■ Instructions to follow
Lines holding the string "такой": copy each one from the listing below.

-- Source information follows --

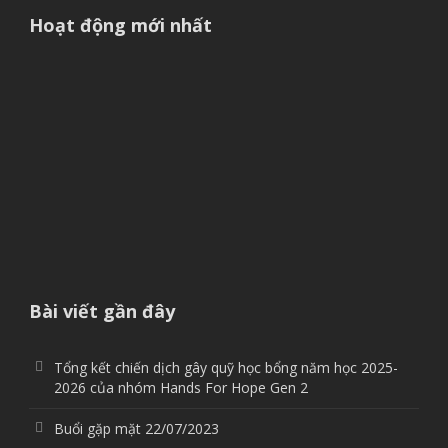
Hoạt động mới nhất
Bài viết gần đây
Tổng kết chiến dịch gây quỹ học bổng năm học 2025-
2026 của nhóm Hands For Hope Gen 2
Buổi gặp mặt 22/07/2023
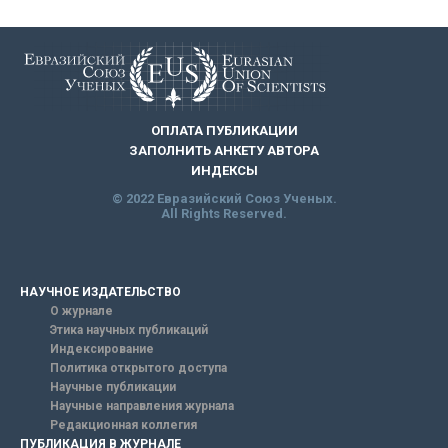
ОПЛАТА ПУБЛИКАЦИИ
ЗАПОЛНИТЬ АНКЕТУ АВТОРА
ИНДЕКСЫ
© 2022 Евразийский Союз Ученых.
All Rights Reserved.
НАУЧНОЕ ИЗДАТЕЛЬСТВО
О журнале
Этика научных публикаций
Индексирование
Политика открытого доступа
Научные публикации
Научные направления журнала
Редакционная коллегия
ПУБЛИКАЦИЯ В ЖУРНАЛЕ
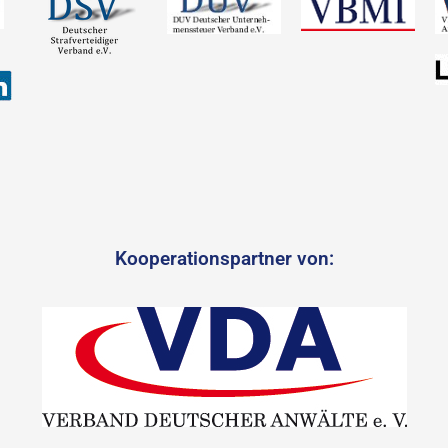
Kooperationspartner von:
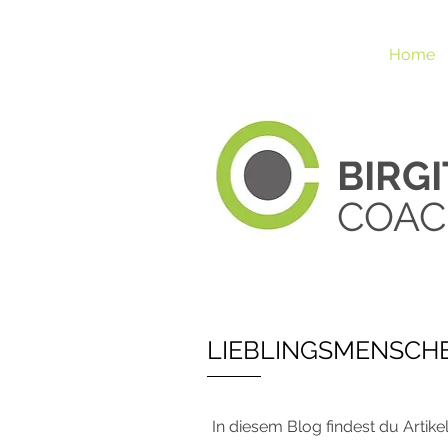
Home
BIRG
COAC
LIEBLINGSMENSCH
In diesem Blog findest du Artike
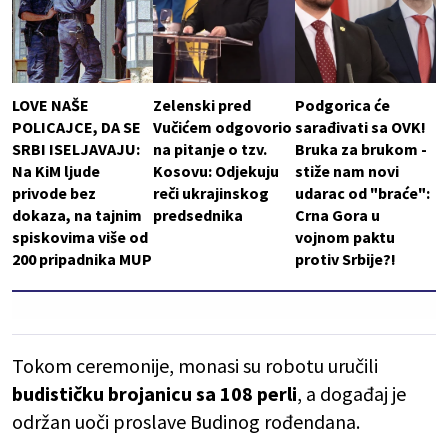
LOVE NAŠE
Zelenski pred
Podgorica će
POLICAJCE, DA SE
Vučićem odgovorio
sarađivati sa OVK!
SRBI ISELJAVAJU:
na pitanje o tzv.
Bruka za brukom -
Na KiM ljude
Kosovu: Odjekuju
stiže nam novi
privode bez
reči ukrajinskog
udarac od "braće":
dokaza, na tajnim
predsednika
Crna Gora u
spiskovima više od
vojnom paktu
200 pripadnika MUP
protiv Srbije?!
Tokom ceremonije, monasi su robotu uručili
budističku brojanicu sa 108 perli
, a događaj je
održan uoči proslave Budinog rođendana.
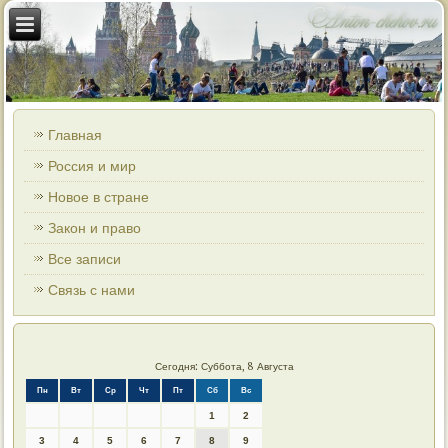
Главная
Россия и мир
Новое в стране
Закон и право
Все записи
Связь с нами
Сегодня: Суббота, 8 Августа
Пн
Вт
Ср
Чт
Пт
Сб
Вс
1
2
3
4
5
6
7
8
9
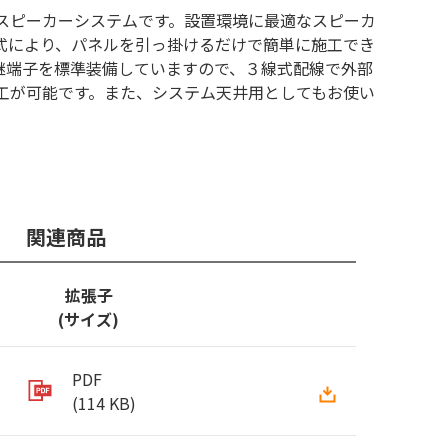
スピーカーシステムです。設置環境に最適なスピーカ
式により、パネルを引っ掛けるだけで簡単に施工でき
継端子を標準装備していますので、３線式配線で外部
工が可能です。また、システム天井用としてもお使い
関連商品
拡張子
(サイズ)
PDF
(114 KB)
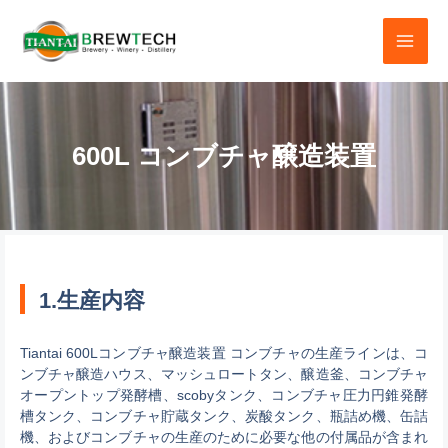
コ
ン
テ
ン
ツ
600L コンブチャ醸造装置
へ
ス
キ
ッ
プ
1.生産内容
Tiantai 600Lコンブチャ醸造装置 コンブチャの生産ラインは、コ
ンブチャ醸造ハウス、マッシュロートタン、醸造釜、コンブチャ
オープントップ発酵槽、scobyタンク、コンブチャ圧力円錐発酵
槽タンク、コンブチャ貯蔵タンク、炭酸タンク、瓶詰め機、缶詰
機、およびコンブチャの生産のために必要な他の付属品が含まれ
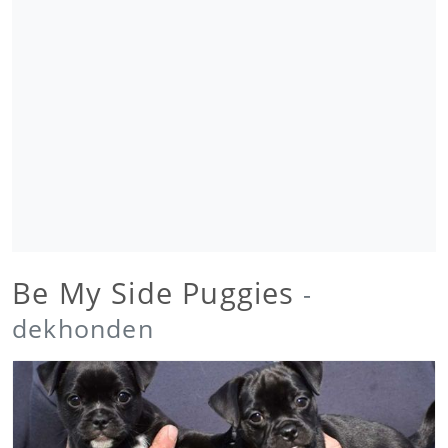
Be My Side Puggies
-
dekhonden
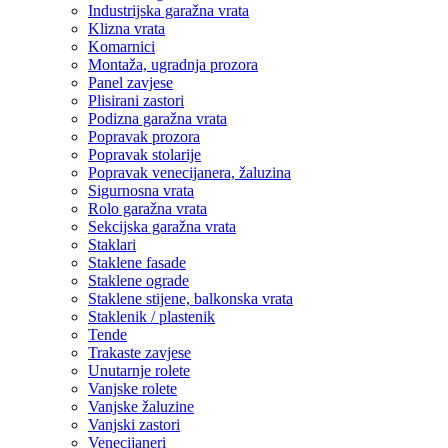
Industrijska garažna vrata
Klizna vrata
Komarnici
Montaža, ugradnja prozora
Panel zavjese
Plisirani zastori
Podizna garažna vrata
Popravak prozora
Popravak stolarije
Popravak venecijanera, žaluzina
Sigurnosna vrata
Rolo garažna vrata
Sekcijska garažna vrata
Staklari
Staklene fasade
Staklene ograde
Staklene stijene, balkonska vrata
Staklenik / plastenik
Tende
Trakaste zavjese
Unutarnje rolete
Vanjske rolete
Vanjske žaluzine
Vanjski zastori
Venecijaneri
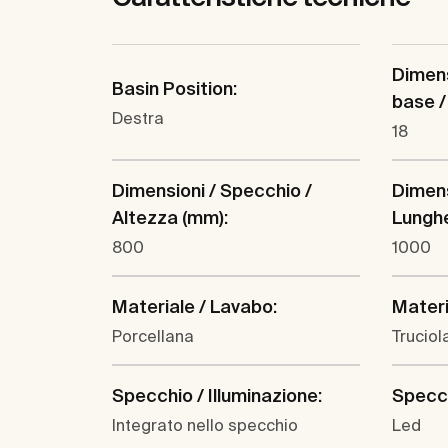
Dimens
Basin Position:
base /
Destra
18
Dimensioni / Specchio /
Dimens
Altezza (mm):
Lungh
800
1000
Materiale / Lavabo:
Materi
Porcellana
Truciol
Specchio / Illuminazione:
Specch
Integrato nello specchio
Led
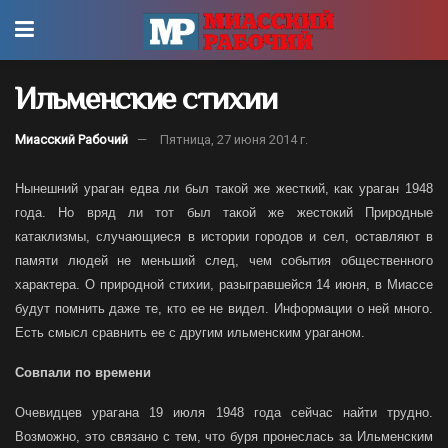
Ильменские стихии
Миасский Рабочий
Пятница, 27 июня 2014 г.
Нынешний ураган едва ли был такой же жесткий, как ураган 1948
года. Но вряд ли тот был такой же жестокий Природные
катаклизмы, случающиеся в истории городов и сел, оставляют в
памяти людей не меньший след, чем события общественного
характера. О природной стихии, разыгравшейся 14 июня, в Миассе
будут помнить даже те, кто ее не видел. Информации о ней много.
Есть смысл сравнить ее с другим ильменским ураганом.
Совпали по времени
Очевидцев урагана 19 июля 1948 года сейчас найти трудно.
Возможно, это связано с тем, что буря пронеслась за Ильменским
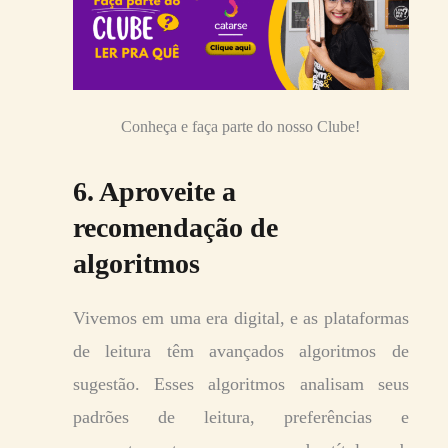
Conheça e faça parte do nosso Clube!
6. Aproveite a
recomendação de
algoritmos
Vivemos em uma era digital, e as plataformas
de leitura têm avançados algoritmos de
sugestão. Esses algoritmos analisam seus
padrões de leitura, preferências e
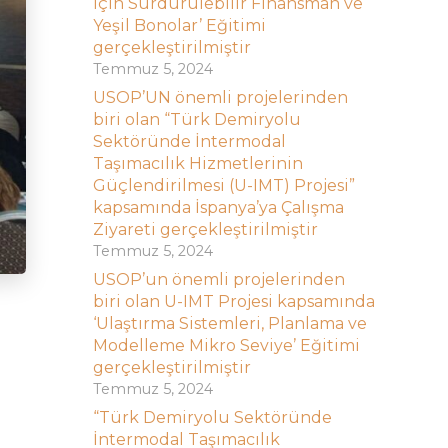
için Sürdürülebilir Finansman ve
Yeşil Bonolar’ Eğitimi
gerçekleştirilmiştir
Temmuz 5, 2024
USOP’UN önemli projelerinden
biri olan “Türk Demiryolu
Sektöründe İntermodal
Taşımacılık Hizmetlerinin
Güçlendirilmesi (U-IMT) Projesi”
kapsamında İspanya’ya Çalışma
Ziyareti gerçekleştirilmiştir
Temmuz 5, 2024
USOP’un önemli projelerinden
biri olan U-IMT Projesi kapsamında
‘Ulaştırma Sistemleri, Planlama ve
Modelleme Mikro Seviye’ Eğitimi
gerçekleştirilmiştir
Temmuz 5, 2024
“Türk Demiryolu Sektöründe
İntermodal Taşımacılık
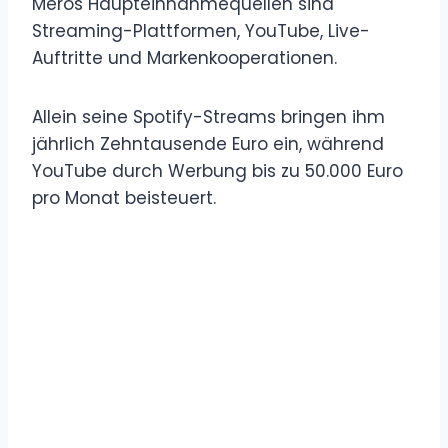
Meros Haupteinnahmequellen sind
Streaming-Plattformen, YouTube, Live-
Auftritte und Markenkooperationen.
Allein seine Spotify-Streams bringen ihm
jährlich Zehntausende Euro ein, während
YouTube durch Werbung bis zu 50.000 Euro
pro Monat beisteuert.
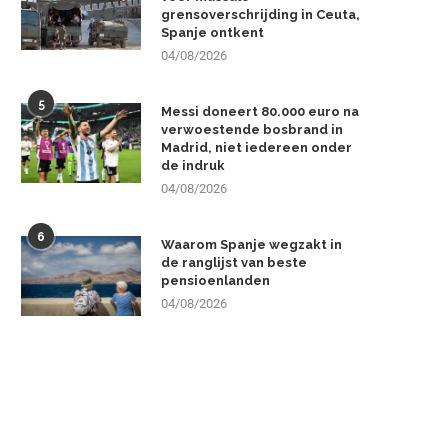
grensoverschrijding in Ceuta,
Spanje ontkent
04/08/2026
5
Messi doneert 80.000 euro na
verwoestende bosbrand in
Madrid, niet iedereen onder
de indruk
04/08/2026
6
Waarom Spanje wegzakt in
de ranglijst van beste
pensioenlanden
04/08/2026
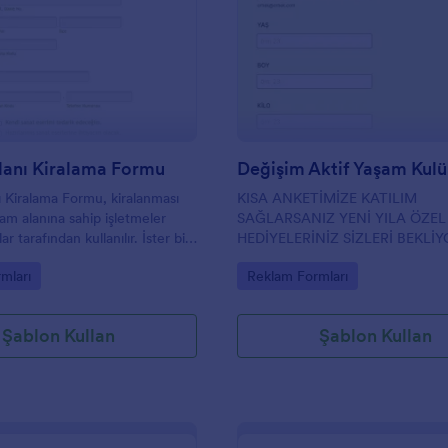
: Reklam Alanı Kiralama Formu
: D
Önizleme
Önizleme
lanı Kiralama Formu
Değişim Aktif Yaşam Kul
 Kiralama Formu, kiralanması
KISA ANKETİMİZE KATILIM
am alanına sahip işletmeler
SAĞLARSANIZ YENİ YILA ÖZEL
r tarafından kullanılır. İster bir
HEDİYELERİNİZ SİZLERİ BEKLİY
, radyo istasyonu, reklam
gory:
Go to Category:
mları
Reklam Formları
i veya başka bir şey olun,
gereken reklam alanınız varsa,
üşteri edinmek için bu online
Şablon Kullan
Şablon Kullan
ı Kiralama Formunu
niz! Sadece bilgilerini toplayın,
formunu bir bağlantıyla
a müşterilerinizin şahsen
 sağlayın. Her iki durumda da,
nıza daha fazla müşteri çekmek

-- Source information concluded --

■ Task result
Нынешний ураган едва ли был такой же жесткий, как ураган 1948
года. Но вряд ли тот был такой же жестокий Природные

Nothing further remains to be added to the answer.